On distributed fuzzy decision trees for big data

CONTACT: PRAVEEN KUMAR. L (, +91 – 9791938249)
MAIL ID: sunsid1989@gmail.com, praveen@nexgenproject.com
Web: www.nexgenproject.com, www.finalyear-ieeeprojects.com
On Distributed Fuzzy Decision Trees for Big Data
Abstract:
Fuzzy decision trees (FDTs) have shown to be an effective solution in the framework of
fuzzy classification.
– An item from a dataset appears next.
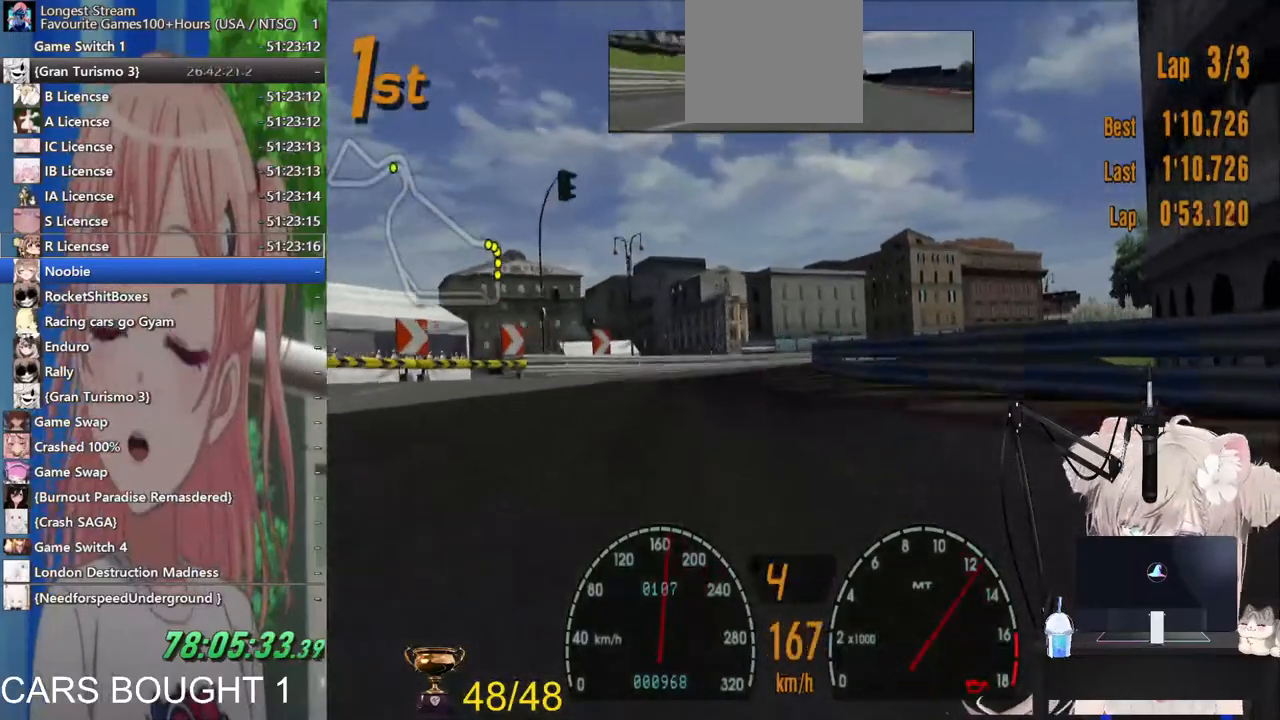
{"buttons": [], "left_stick": "up-right", "right_stick": "center", "events": [[17, "left_stick", "up"], [167, "left_stick", "up-right"], [383, "R2", "up"]]}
The approaches proposed so far to FDT learning, however, have
generally neglected time and space requirements. In this paper, we propose a distributed FDT
learning scheme shaped according to the MapReduce programming model for generating
both binary and multi-way FDTs from big data. The scheme relies on a novel distributed
fuzzy discretizer that generates a strong fuzzy partition for each continuous attribute based on
fuzzy information entropy. The fuzzy partitions are therefore used as input to the FDT
learning algorithm, which employs fuzzy information gain for selecting the attributes at the
decision nodes. We have implemented the FDT learning scheme on the Apache Spark
framework. We have used ten real-world publicly available big datasets for evaluating the
behavior of the scheme along three dimensions: i) performance in terms of classification
accuracy, model complexity and execution time, ii) scalability varying the number of
computing units and iii) ability to efficiently accommodate an increasing dataset size. We
have demonstrated that the proposed scheme turns out to be suitable for managing big
datasets even with modest commodity hardware support. Finally, we have used the
distributed decision tree learning algorithm implemented in the MLLib library and the Chi-
FRBCS-BigData algorithm, a MapReduce distributed fuzzy rule-based classification system,
for comparative analysis.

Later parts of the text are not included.